SHANGHAI (AdAgeChina.com) -- Two of China's leading media companies, traditional TV broadcaster CCTV and search engine giant Baidu, are ambitiously expanding in China's online video market, one of the most competitive areas in that country's internet industry.
China had 338 million internet users in June 2009, according to the China Internet Network Information Center (CNNIC), making it the world's largest internet market. The country has about 222 million online video viewers, a population expected to grow by 20% to 30% in the coming years.
Baidu sees demand for high-quality video
China already has several prominent online video-sharing sites like Youku.com and Tudou.com.

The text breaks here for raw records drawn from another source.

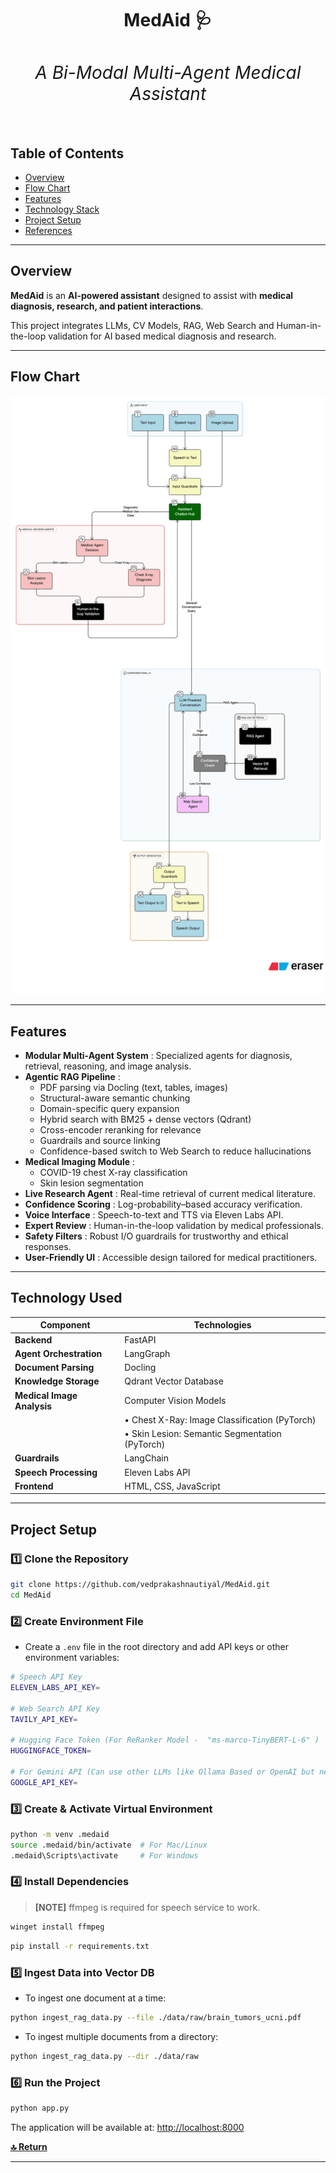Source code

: <h1 align="center"><strong>MedAid 🩺 <h6 align="center">A Bi-Modal Multi-Agent Medical Assistant</h6></strong></h1>

## Table of Contents

- [Overview](#overview)
- [Flow Chart](#flow-chart)
- [Features](#features)
- [Technology Stack](#technology-used)
- [Project Setup](#project-setup)
- [References](References.md)

---

## Overview 

**MedAid** is an **AI-powered assistant** designed to assist with **medical diagnosis, research, and patient interactions**.

This project integrates LLMs, CV Models, RAG, Web Search and Human-in-the-loop validation for AI based medical diagnosis and research.

---

## Flow Chart

![Flowchart](assets/flowchart.svg)

---

## Features

* **Modular Multi-Agent System** : Specialized agents for diagnosis, retrieval, reasoning, and image analysis.
* **Agentic RAG Pipeline** :
  * PDF parsing via Docling (text, tables, images)
  * Structural-aware semantic chunking
  * Domain-specific query expansion
  * Hybrid search with BM25 + dense vectors (Qdrant)
  * Cross-encoder reranking for relevance
  * Guardrails and source linking
  * Confidence-based switch to Web Search to reduce hallucinations
* **Medical Imaging Module** :
  * COVID-19 chest X-ray classification
  * Skin lesion segmentation
* **Live Research Agent** : Real-time retrieval of current medical literature.
* **Confidence Scoring** : Log-probability–based accuracy verification.
* **Voice Interface** : Speech-to-text and TTS via Eleven Labs API.
* **Expert Review** : Human-in-the-loop validation by medical professionals.
* **Safety Filters** : Robust I/O guardrails for trustworthy and ethical responses.
* **User-Friendly UI** : Accessible design tailored for medical practitioners.

---

## Technology Used

| Component                        | Technologies                                    |
| -------------------------------- | ----------------------------------------------- |
| **Backend**                | FastAPI                                         |
| **Agent Orchestration**    | LangGraph                                       |
| **Document Parsing**       | Docling                                         |
| **Knowledge Storage**      | Qdrant Vector Database                          |
| **Medical Image Analysis** | Computer Vision Models                          |
|                                  | • Chest X-Ray: Image Classification (PyTorch)  |
|                                  | • Skin Lesion: Semantic Segmentation (PyTorch) |
| **Guardrails**             | LangChain                                       |
| **Speech Processing**      | Eleven Labs API                                 |
| **Frontend**               | HTML, CSS, JavaScript                           |

---

## Project Setup

### 1️⃣ Clone the Repository

```bash
git clone https://github.com/vedprakashnautiyal/MedAid.git
cd MedAid
```

### 2️⃣ Create Environment File

- Create a `.env` file in the root directory and add API keys or other environment variables:

```bash
# Speech API Key 
ELEVEN_LABS_API_KEY=

# Web Search API Key
TAVILY_API_KEY=

# Hugging Face Token (For ReRanker Model -  "ms-marco-TinyBERT-L-6" )
HUGGINGFACE_TOKEN=

# For Gemini API (Can use other LLMs like Ollama Based or OpenAI but need code modification)
GOOGLE_API_KEY=
```

### 3️⃣ Create & Activate Virtual Environment

```bash
python -m venv .medaid
source .medaid/bin/activate  # For Mac/Linux
.medaid\Scripts\activate     # For Windows  
```

### 4️⃣ Install Dependencies

> **[NOTE]**
> ffmpeg is required for speech service to work.

```bash
winget install ffmpeg
```

```bash
pip install -r requirements.txt  
```

### 5️⃣ Ingest Data into Vector DB

- To ingest one document at a time:

```bash
python ingest_rag_data.py --file ./data/raw/brain_tumors_ucni.pdf
```

- To ingest multiple documents from a directory:

```bash
python ingest_rag_data.py --dir ./data/raw
```

### 6️⃣ Run the Project

```bash
python app.py
```

The application will be available at: [http://localhost:8000](http://localhost:8000)

[**🔝 Return**](#top)

---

Like Google's YouTube service, which is blocked in China, those sites launched primarily with user-generated clips.
The new players, however, are focused on licensed content and therefore will operate more like Hulu, a U.S.. site owned by NBC Universal, Fox Entertainment Group, ABC, and Providence Equity Partners that offers commercial-supported streaming video of TV shows and movies from major networks and studios.
"As China's internet industry evolves, we have seen increasing demand for high-quality video content on our search platform," said Ren Xuyang, Baidu's VP, marketing and business development.
Baidu has set up an independent company to work with content providers to provide ad-supported copyrighted video content including movies, TV series, sporting events and animation.
The company, as yet unnamed, will be run by CEO Gong Yu, formerly president and chief operating officer of China Mobile's 12580 business. Before that, he was chief operating officer of Sohu.com, one of China's top portals.
CCTV forms alliance with AdChina
The state-run broadcaster China Central Television (CCTV), meanwhile, has formed a partnership with AdChina, a Chinese integrated digital media platform, to develop a national internet TV station.
A joint venture launched by those two companies at the end of last month, China Network Television (CNTV) broadcasts Chinese-language content including news, sports, entertainment and podcasts on multiple digital platforms at www.cntv.cn.
This year, CNTV plans to launch more channels with content such as financial news, films, TV drama series, documentaries, weather, education, travel, and music. CNTV will also use shows airing in real time from CCTV and other TV channels, and air content in other languages.
CNTV is not an online-video sharing site like many leading web TV platforms in China. The content is largely pulled from CCTV's massive video resources.
According to CCTV, the joint venture will also establish online video ad guidelines and standards. This month, CNTV launched the CNTV-AdChina Online Video Ad Lab to develop innovative ad formats, audience segmentation and ad targeting and optimization technologies.
CNTV will develop a brand tracking system to allow advertisers and agencies to measure the online video ads' impact on brand metrics on CNTV and in the industry. CNTV is licensing AdChina's AdManager as its ad serving, tracking, and brand measurement platform.
China's established video-sharing sites are also moving towards offering licensed content and taking steps to weed out pirated content. Last month, for instance, Youku.com raised $40 million in part to develop and acquire professional content.